Chapter 63

Unless. Unless none of it was true. Unless Harper was a miserable, devious liar.

Exactly, Annabelle said. Good call. You gonna accept this story?

“Harper? Or whatever your name is?” Tessa began.

“You’ve stalked me, and kidnapped me, and called me a murderer.

Now you’re threatening me with blackmail.

” She tried to keep her voice confident, channeling Annabelle.

We’re all a little Annabelle, she told her audiences.

Well now, even belted into the back seat, she was a lot the hell Annabelle.

“I don’t care what you do, I’m calling the police.

It’ll be your word against mine. And I am Tessa Calloway. ”

Word, Annabelle said.

The woman flipped a dismissive palm.

“You are, indeed. But if you do, then we, in turn, will get to pose the question all over social media. Let’s see.

How would I phrase it?” Harper tilted her head one way, then the other.

Eyes on the gray Iowa highway. “How about this? Ahem. ‘Big news! Best-selling author Tessa Calloway was the privileged daughter of insolently affluent and relentlessly protective divorced parents, and, we have learned, as a drunken underage driver she killed someone in a hit-and-run, and we have proof her mother spent the rest of her life paying to keep quiet about it.’”

“Paying.” Even channeling Annabelle, Tessa could not form an entire sentence about this. “Paying who?”

“Oh, you summer people,” Harper said. “You breeze into town, taking up all the room and all the oxygen, with fancy parties and exclusive charity balls, and you never even notice us until we give you the wrong ice cream flavor, or dare to give you a parking ticket. Your mother thought she could pay her way into—or out of—anything. And one thing that’s so beautifully funny.

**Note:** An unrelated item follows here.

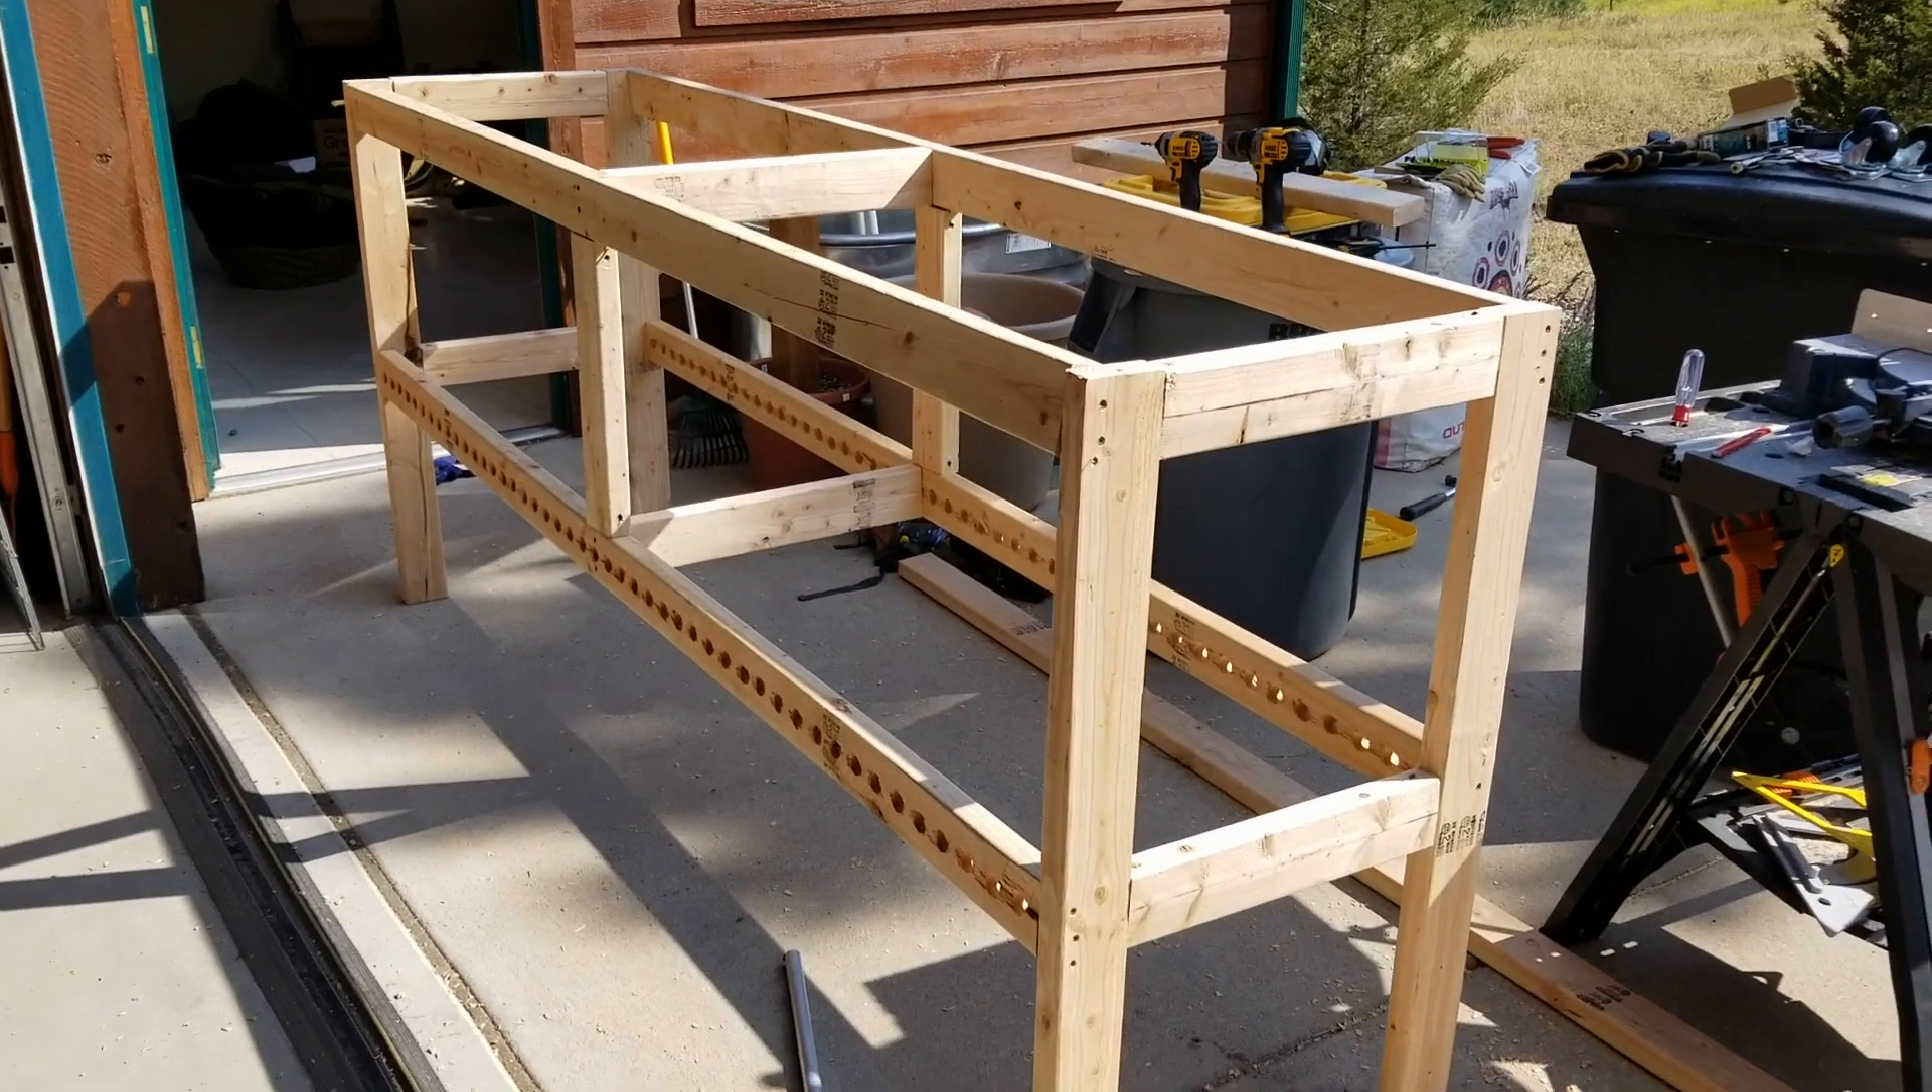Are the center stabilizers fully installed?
Yes.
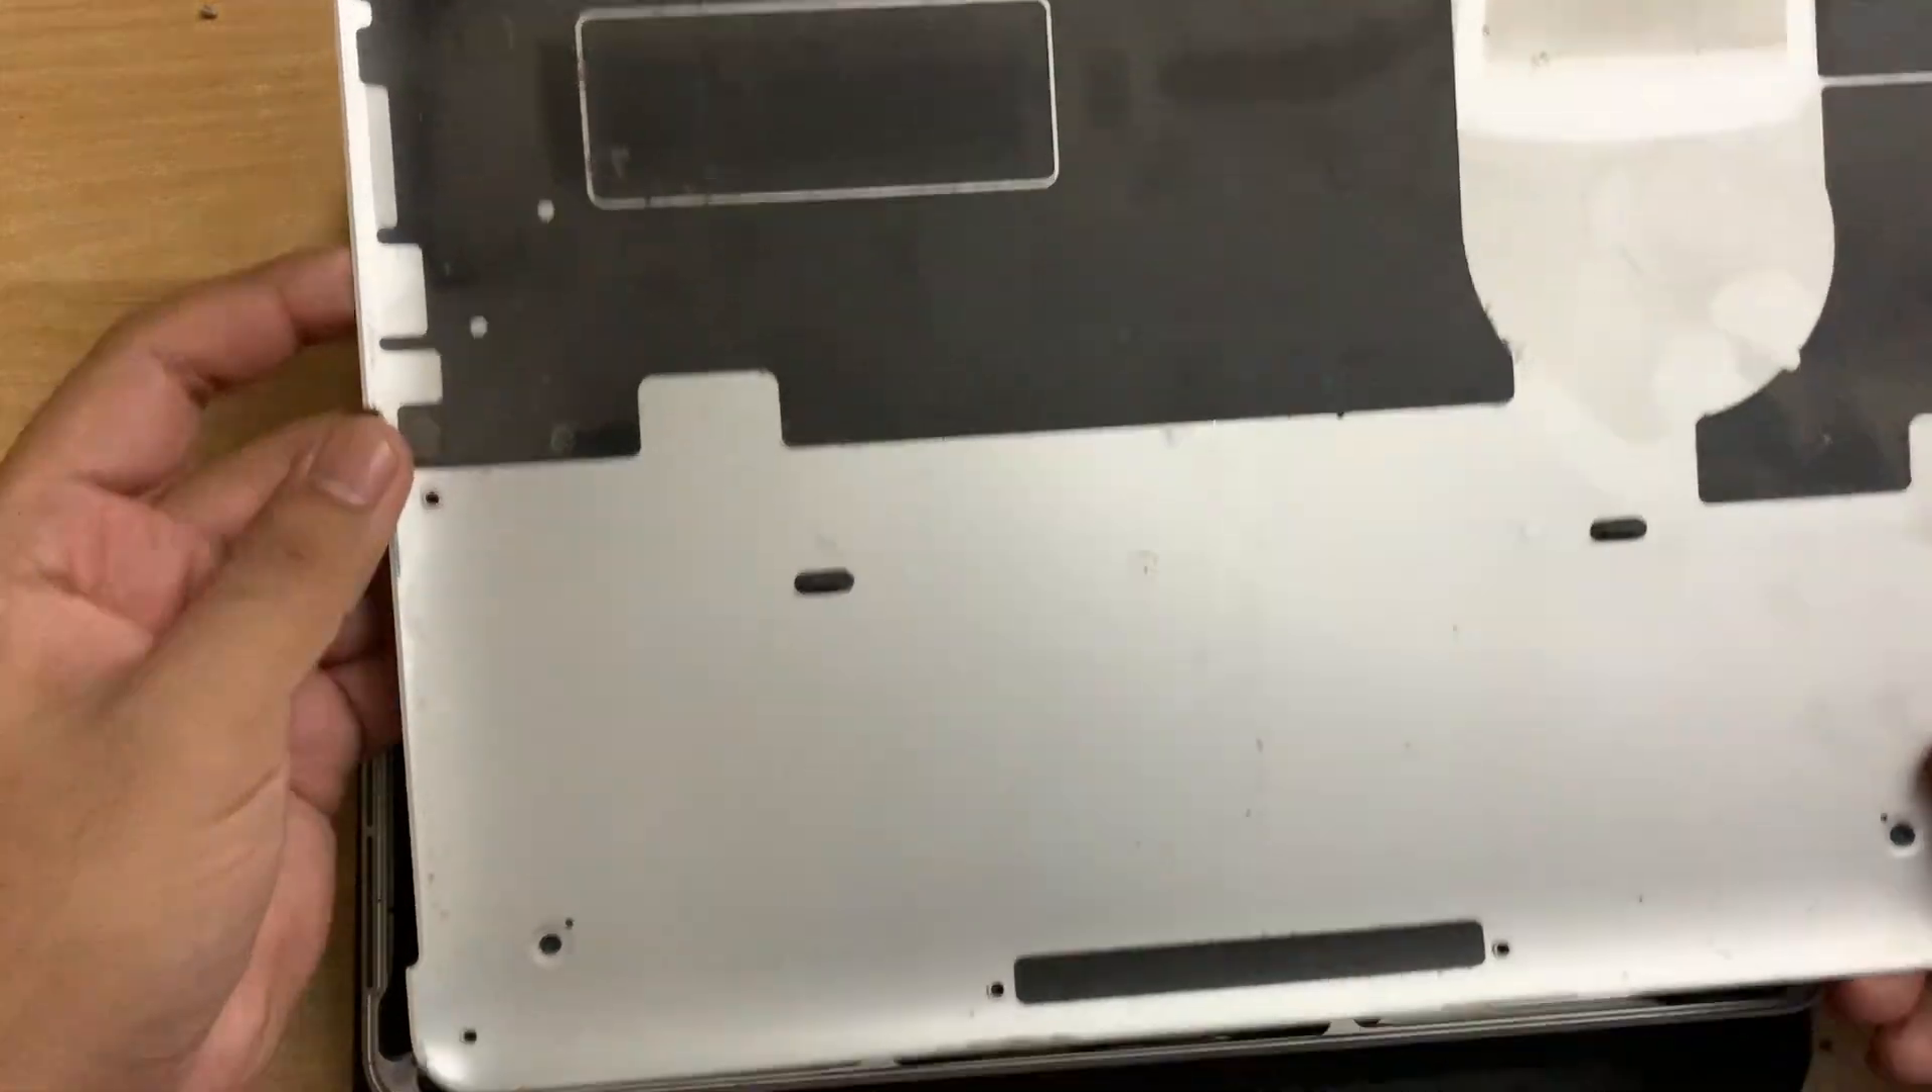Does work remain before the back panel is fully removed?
No.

” The woman held up a punctuating forefinger, still watching the road.

“Turns out she was right. For a while, at least.”

“No. Impossible. I asked you—paying who?”

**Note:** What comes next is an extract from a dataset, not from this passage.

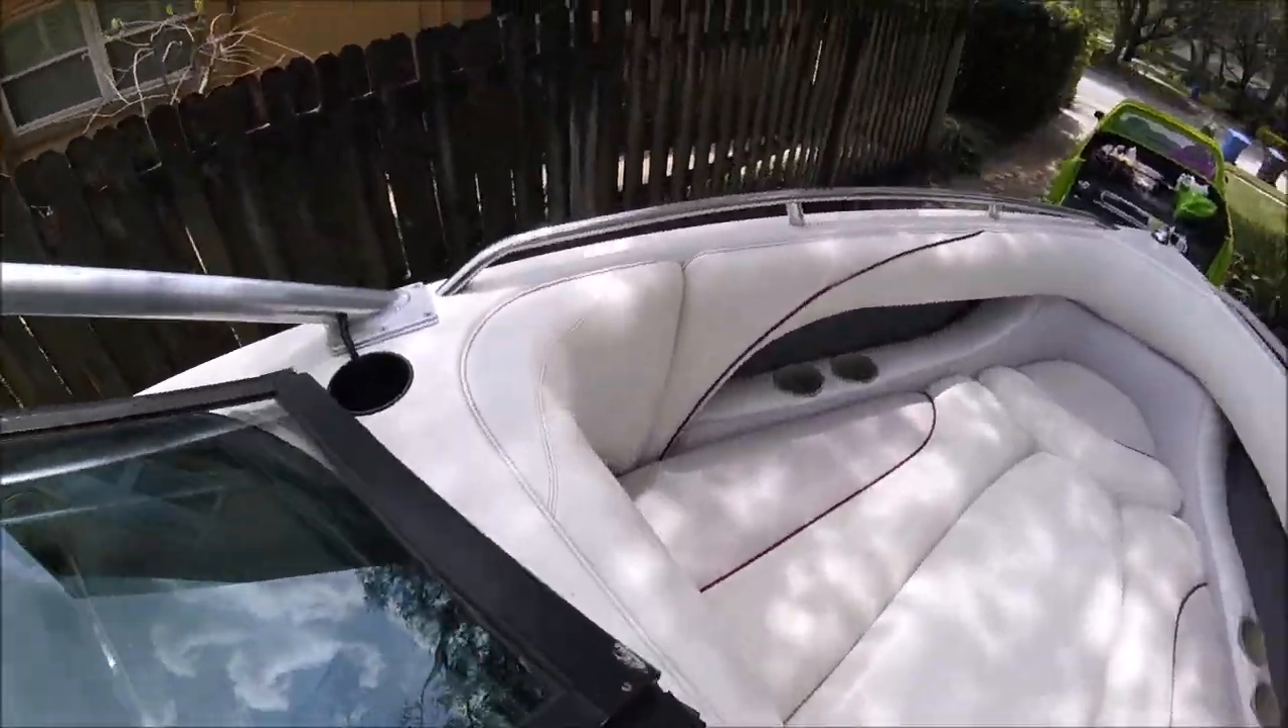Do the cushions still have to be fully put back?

Cars surrounded them, Tessa could see drivers’ faces pass, one at a time; a young woman apparently singing at the top of her lungs, a bearded man in a red ball cap, a teenager with earbuds.

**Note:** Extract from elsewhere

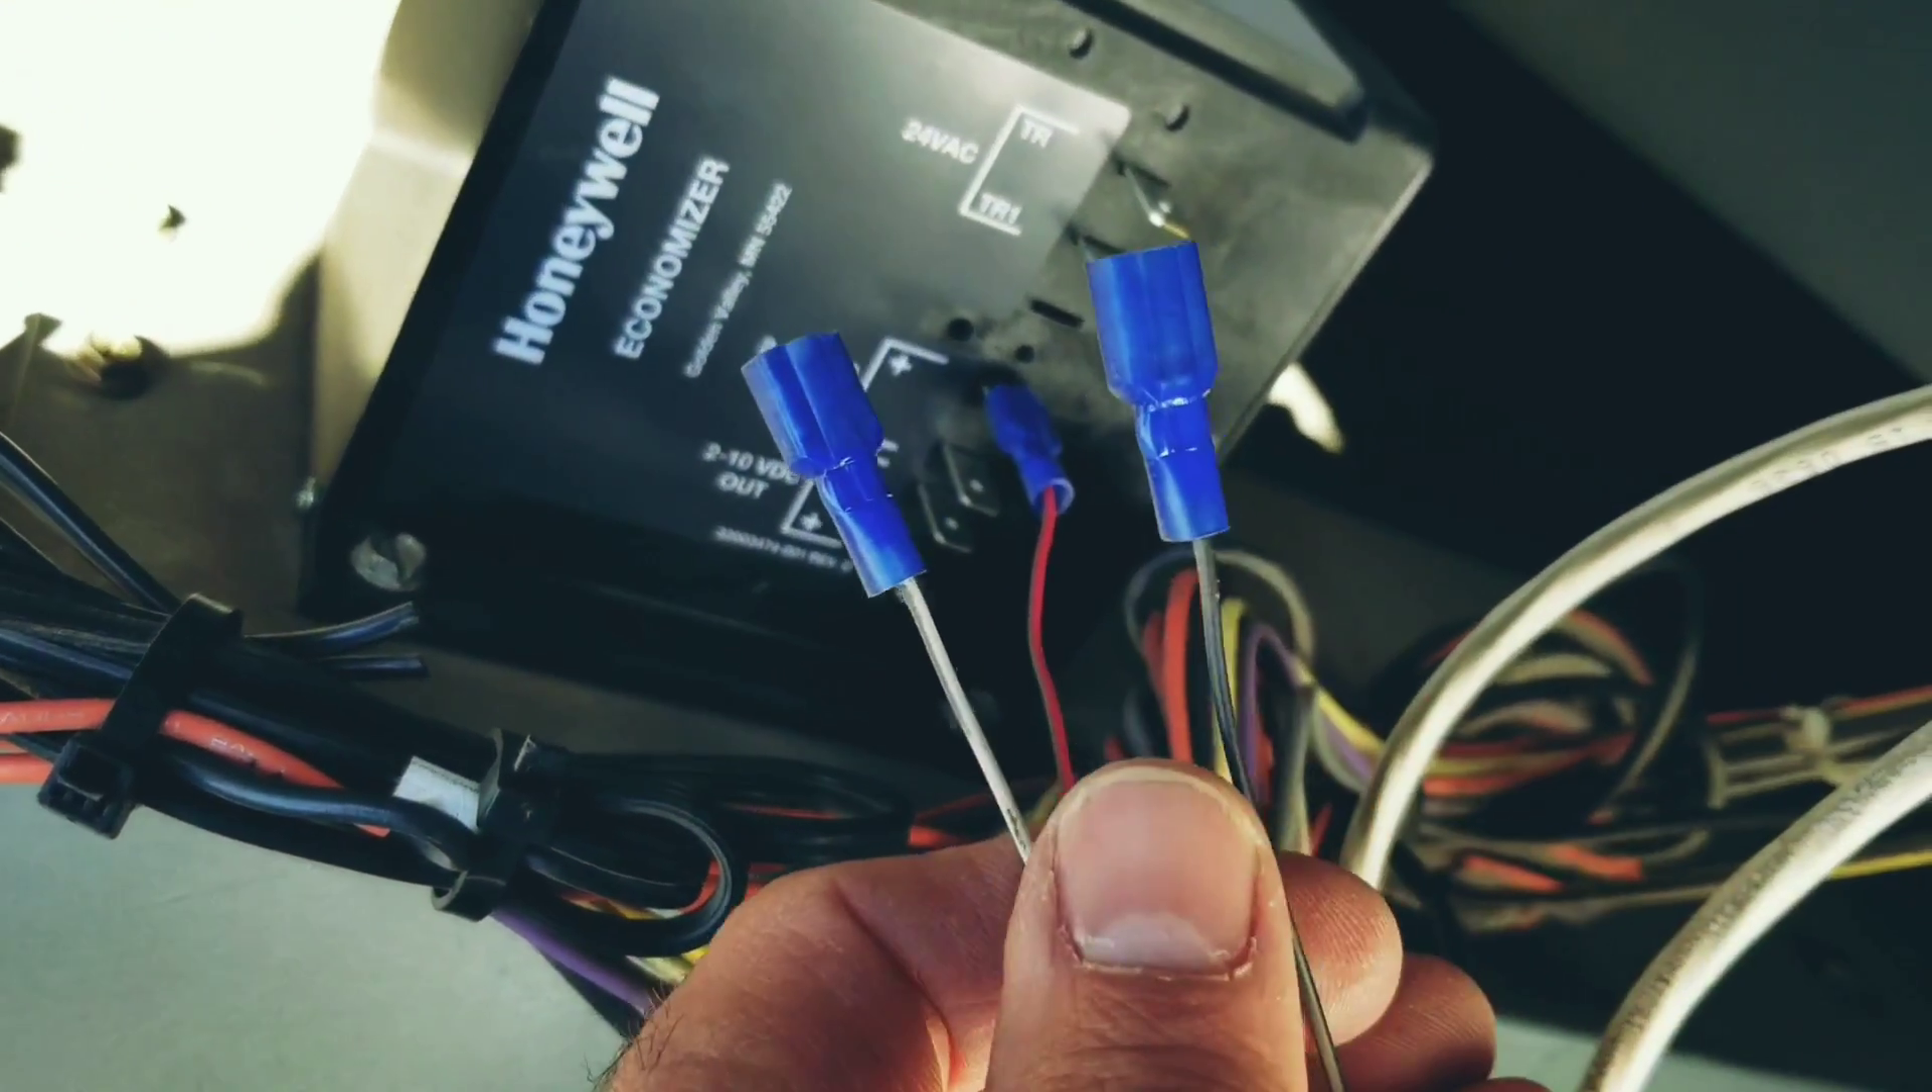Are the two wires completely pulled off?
Yes.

She’d read somewhere there was a sign for people to give if they were in trouble, but no way she could remember that now.

“Hardly impossible, Tessa. It’s precisely what happened, whether you knew it or not. Your poor mother, trying to protect you from your lies. She made a bargain, didn’t she? A deal with the devil? Where do you think the expression ‘there’ll be the devil to pay’ comes from? She paid.”

“Sheriff Owen”—this person knew about him anyway, no reason to hide it—“told us it was a deer. I never saw a person in the road. It was a deer. And he told my mother it was a deer, too. I saw him do it. She told me that.”

“Please. You only saw what you wanted to see. You created a story about it. And believed it.”

“Of course I believed it. Because it’s true.

” Although she’d never actually seen the deer.

Or anything in the road. If Sheriff Owen had lied, that meant Tessa, on that pivotal night, had unwittingly agreed to make that her truth.

If this woman was right— could she be? That truth would end.

It would all end. Her beloved family, her shiny, brand-new career—she didn’t deserve any of it. She’d bargained it away.

Bull, Annabelle said. You can’t be blackmailed if you have nothing to fear.

This woman had accused her of being complicit in a murder and a cover-up. But Tessa refused to believe that story was true.

Which meant now—Tessa had to bargain again. To protect her family.

But not like this, a prisoner in some stranger’s back seat.

On her own terms.

Because Tessa had recognized her best bargaining chip. She was only valuable to this person if she were successful. And alive.